Dans ce Nord des massifs montagneux, les alliances communautaires
adossées à la gestion opaque des intérêts communs souterrains empêchent
de discerner dans l’absolu le rebelle autonomiste laïc du « djihadiste »
salafiste. On peut être l’un dans la journée et l’autre le soir tombé.
En
vérité, la peur de l’armée nationale est telle que le « djihadiste »
armé issu de la communauté est considéré comme un protecteur potentiel
en cas de menace existentielle.
Le
même cas de figure se reproduit au Centre du pays avec les Peuls : dans
certaines circonstances, le « djihadiste » issu de la communauté peut
être considéré comme un protecteur potentiel.
–
La déstabilisation totale du Centre du pays ne rend-elle pas caduque
cette approche de paix uniquement axée sur le Nord, du moment où c’est
la question de l’existence même du pays qui se pose aujourd’hui ?
L’autre
élément qui rend perplexe est le schéma militaire franco-européen de
lutte contre le terrorisme. L’opération « Barkhane » met l’accent sur
des « objectifs pointus et ciblés », à savoir l’élimination des
commandants « djihadistes » et la « désorganisation structurelle » de
leur commandement.
Toutefois,
l’enracinement culturel et social de ces mouvements armés, l’étendue du
territoire malien et la faiblesse conjoncturelle de l’armée nationale
empêchent d’engranger des résultats décisifs. Au contraire !
L’autre
volet militaire de la doctrine franco-européenne est la création de la
force Takuba. Cette opération met l’accent sur l’efficacité des forces
spéciales au sol s’appuyant sur l’avant-garde de l’armée locale. Dans
cette stratégie, la force spéciale est présentée comme la meilleure
option pour mener une guerre asymétrique imposée par des « djihadistes »
┄┄┄┄┄┄┄┄┄┄
#### Le problème:
Recopiez fidèlement, dans le texte source ci-dessus, tout ce qui va de « Dans ce Nord » jusqu'à « le soir tombé. » inclus.

#### Données fournies:
┄┄┄┄┄┄┄┄┄┄
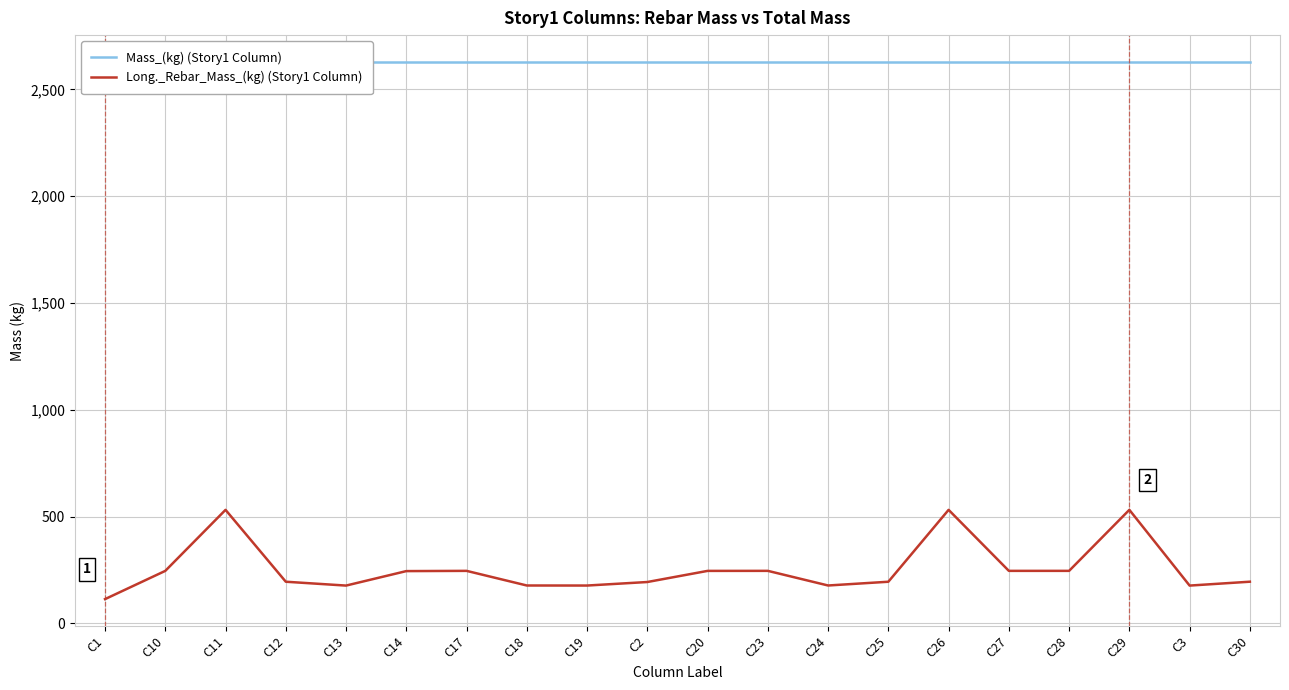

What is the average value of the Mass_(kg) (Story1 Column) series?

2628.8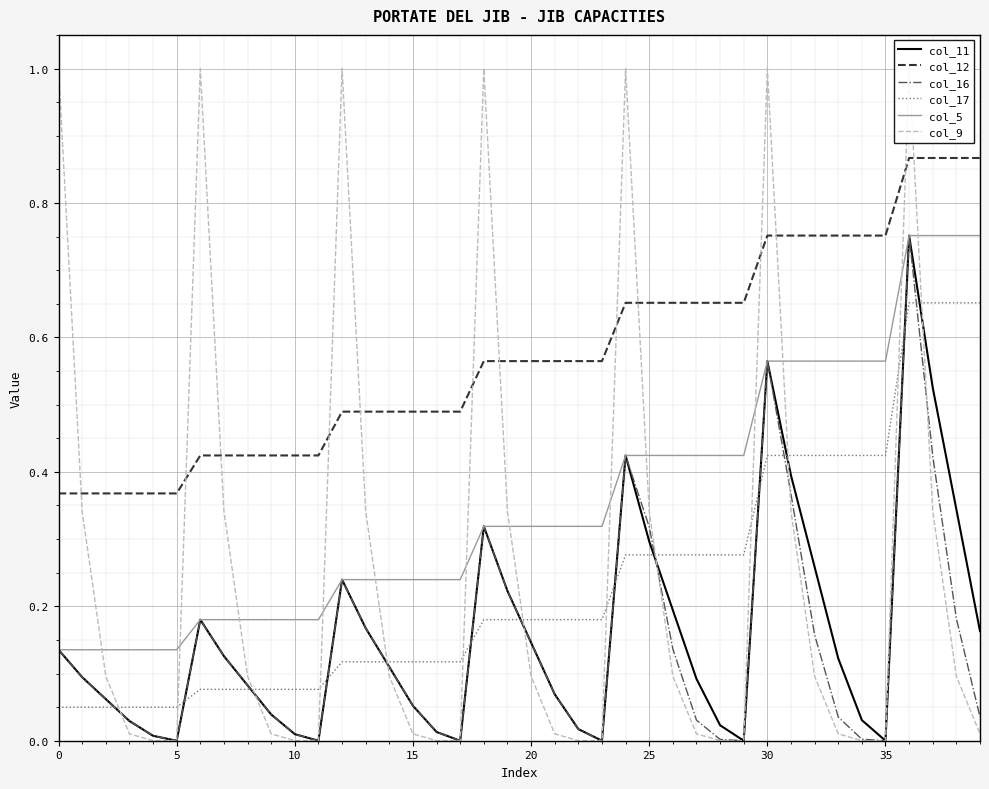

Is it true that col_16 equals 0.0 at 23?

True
┄┄┄┄┄┄┄┄┄┄
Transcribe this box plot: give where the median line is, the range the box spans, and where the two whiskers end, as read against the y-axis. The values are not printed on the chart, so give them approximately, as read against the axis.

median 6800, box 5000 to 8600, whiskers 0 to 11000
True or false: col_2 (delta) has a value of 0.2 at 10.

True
┄┄┄┄┄┄┄┄┄┄
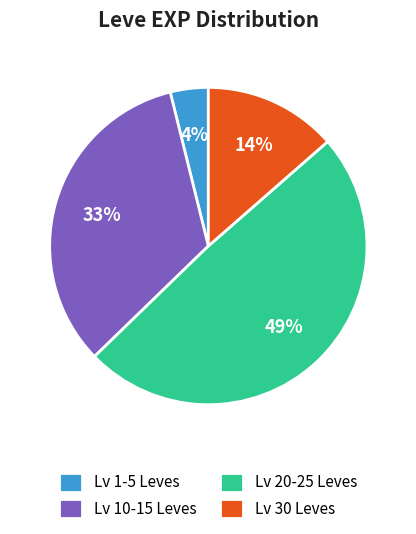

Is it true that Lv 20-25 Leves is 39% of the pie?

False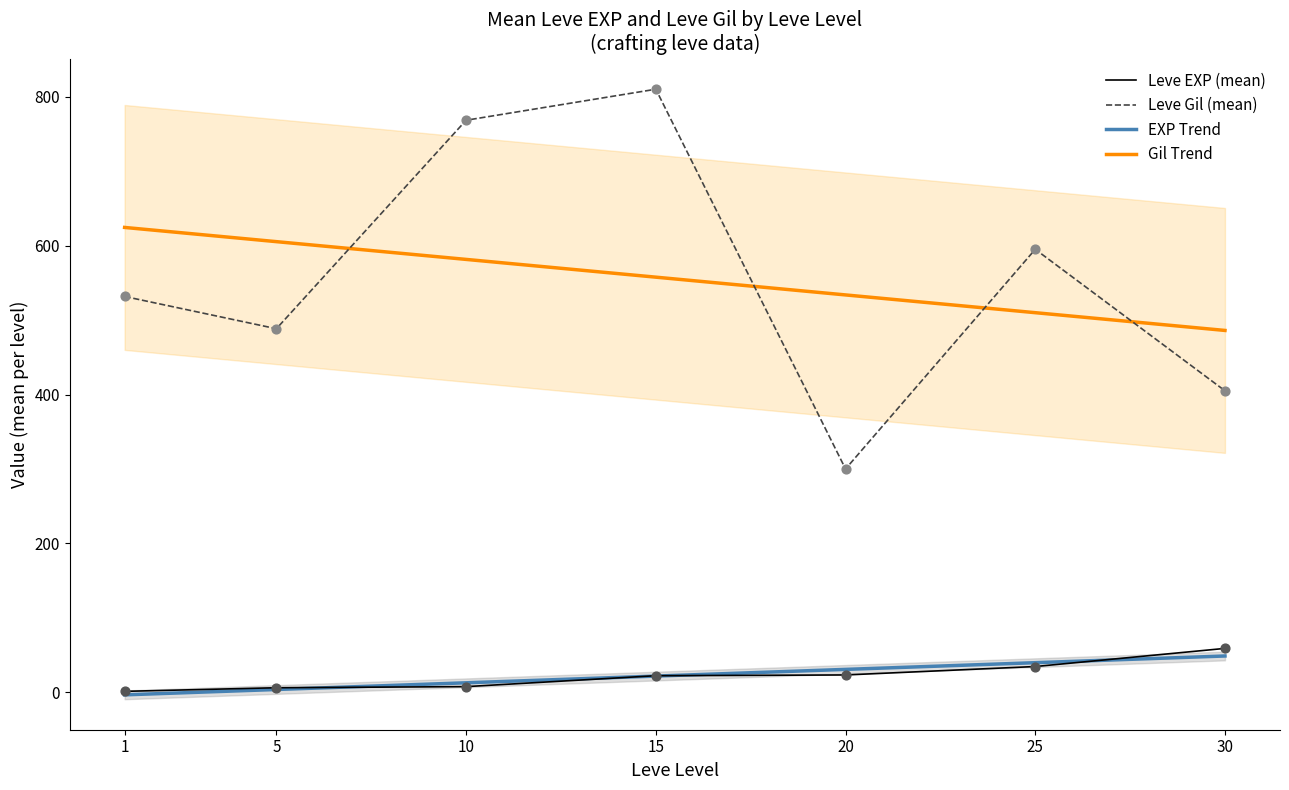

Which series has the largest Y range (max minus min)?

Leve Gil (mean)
┄┄┄┄┄┄┄┄┄┄
#### Résultat obtenu:
Dans ce Nord des massifs montagneux, les alliances communautaires
adossées à la gestion opaque des intérêts communs souterrains empêchent
de discerner dans l’absolu le rebelle autonomiste laïc du « djihadiste »
salafiste. On peut être l’un dans la journée et l’autre le soir tombé.